This is the second in a series of projects that will involve sorting a large amount of data. In this second phase, you will write a multi-process C program to sort a list of records of movies from imdb alphabetically by the data in a given column. You will make use of the concepts learned in lecture including file/directory access, forking processes, etc.
File formats for this part of the project are the same as in the first. The CSV file with movie metadata will remain the same. The sorting algorithm will also remain the same. If you properly modularized your code in Project 0, you should be able to reuse almost all of your code.

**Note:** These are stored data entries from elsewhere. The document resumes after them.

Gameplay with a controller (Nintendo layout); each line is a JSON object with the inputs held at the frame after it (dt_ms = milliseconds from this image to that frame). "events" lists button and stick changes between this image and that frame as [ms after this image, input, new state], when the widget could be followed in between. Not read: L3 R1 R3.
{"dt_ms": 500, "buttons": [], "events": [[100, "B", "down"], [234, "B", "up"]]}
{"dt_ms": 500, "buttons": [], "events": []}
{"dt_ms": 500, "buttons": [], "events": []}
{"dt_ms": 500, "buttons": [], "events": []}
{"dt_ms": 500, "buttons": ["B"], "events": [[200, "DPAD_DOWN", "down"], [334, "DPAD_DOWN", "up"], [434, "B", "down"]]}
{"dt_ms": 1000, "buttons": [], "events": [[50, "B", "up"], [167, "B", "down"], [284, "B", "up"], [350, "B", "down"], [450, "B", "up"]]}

In this project, you will read in a directory name and walk through the directory structure to find all .csv files. There may be multiple levels of directories that you will need to recurse through. You will then fork child processes to sort each of the files and output the results to a different file. You should NOT use exec for this project. You should write one program that, when copied from the parent to the child process, will continue running. You can use the return value of fork() in a conditional to choose different blocks of code to run within your code. You will want to make sure to prevent zombie and orphan child processes. You will also want to make sure you to not create fork bombs that will bring down machines. In all cases of bad input, you should fail gracefully (e.g. no segfaults).
You will output metadata about your processes to STDOUT. This metadata will show the total number of processes created and the pids of all created processes.
Your code will read in a set of parameters via the command line. Records will be stored in .csv files in the provided directory. As mentioned above, directory structures may have multiple levels and you must find all .csv files. Your code should ignore non .csv files and .csv files that do not have the correct format of the movie_metadata csv (e.g. csv files that have other random data in them).
Remember, the first record (line) is the column headings and should not be sorted as data. Your code must take in a command-line parameter to determine which value type (column) to sort on. If that parameter is not present (?-> throw an error, or default behavior). The first argument to your program will be ‘-c’ to indicate sorting by column and the second will be the column name:
./sorter -c food
Be sure to check the arguments are there and that they correspond to a listed value type (column heading) in the CSV.
For this phase you’ll extend your flags from one to three. The second parameter to your program will be ‘-d’ indicating the directory the program should search for .csv files. This parameter is optional. The default behavior will search the current directory.
./sorter -c food -d thisdir/thatdir
The third parameter to your program will be ‘-o’ indicating the output directory for the sorted versions of the input file. This parameter is optional. The default behavior will be to output in the same directory as the source file.
./sorter -c movie_title -d thisdir -o thatdir
Your code will be reading in and traversing the entire directory. In order to run your code to test it, you will need to open each CSV and read it for processing:
./sorter -c movie_title -d thisdir -o thatdir
Your code’s output will be a series of new CSV files outputted to the file whose name is the name of the CSV file sorted, with “-sorted-<fieldname>” postpended to the name.
e.g: ‘movie_metadata.csv’ sorted on the field ‘movie_title’ will result in a file named “movie_metadata-sorted-movie_title.csv”.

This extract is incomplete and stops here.